Enfin, même lorsque des entreprises n’appartenant pas à des femmes décrochent d’importants contrats au-delà des seuils fixés au terme d’appels d’offres transparents et ouverts, cela ne signifie pas qu’aucun débouché ne s’offre aux WBE ou qu’ils n’ont aucune répercussion sur l’égalité hommes-femmes: les WBE peuvent être encouragées et dotées des moyens de soumissionner pour des sous-contrats, ce qui leur permet de gagner en expérience et en compétences. De plus, l’utilisation efficiente des ressources publiques obtenues par le biais de contrats ouverts et transparents peut avoir une incidence positive sur la parité et le développement par d’autres biais, par exemple elle permet au gouvernement de construire des hôpitaux, des écoles et d’autres infrastructures nécessaires à l’amélioration de la vie des femmes et au renforcement de leur participation dans la société. L’AMP et le respect de ses dispositions ont donc un effet positif sur la participation des WBE aux marchés publics, sur la parité, ainsi que sur le développement économique et social.

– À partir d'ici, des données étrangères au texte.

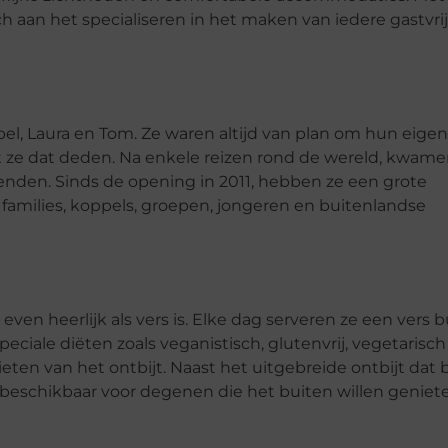
ich aan het specialiseren in het maken van iedere gastvri
el, Laura en Tom. Ze waren altijd van plan om hun eigen
at ze dat deden. Na enkele reizen rond de wereld, kwame
enden. Sinds de opening in 2011, hebben ze een grote
amilies, koppels, groepen, jongeren en buitenlandse
even heerlijk als vers is. Elke dag serveren ze een vers b
eciale diëten zoals veganistisch, glutenvrij, vegetarisch
eten van het ontbijt. Naast het uitgebreide ontbijt dat b
jt beschikbaar voor degenen die het buiten willen geniet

Aujourd’hui, 14 Membres de l’OMC (l’UE étant considérée comme un pays) sont parties à l’AMP. De nombreux autres Membres – notamment en développement – peuvent donc encore y accéder. La Chine, la Jordanie, le Panama, l'Ukraine et plusieurs autres économies en développement sont en train de négocier leur accession à l’AMP. L’Inde, la Colombie, la Turquie et plusieurs autres Membres de l’OMC étudient les avantages et les coûts potentiels de l’accession à l’accord.

En ma qualité de Directeur général de l’OMC, je me suis personnellement engagé à aider les gouvernements à élaborer des politiques commerciales qui permettent aux femmes de jouer un rôle plus important dans l’économie mondiale. Je pense que l’AMP peut, à cet égard, être un instrument de politique des plus utiles. Sa récente renégociation, couronnée de succès, qui a permis de le moderniser et d’élargir l’accès au marché qui en découle, a confirmé l’approche dynamique et progressive adoptée par les parties à l’AMP à l’heure d’utiliser l’accord pour améliorer le bien-être économique de leur pays. Son potentiel en termes d’amélioration de la participation des WBE aux marchés publics internationaux, de promotion de l’égalité hommes-femmes et de développement, ne devrait donc pas être négligé.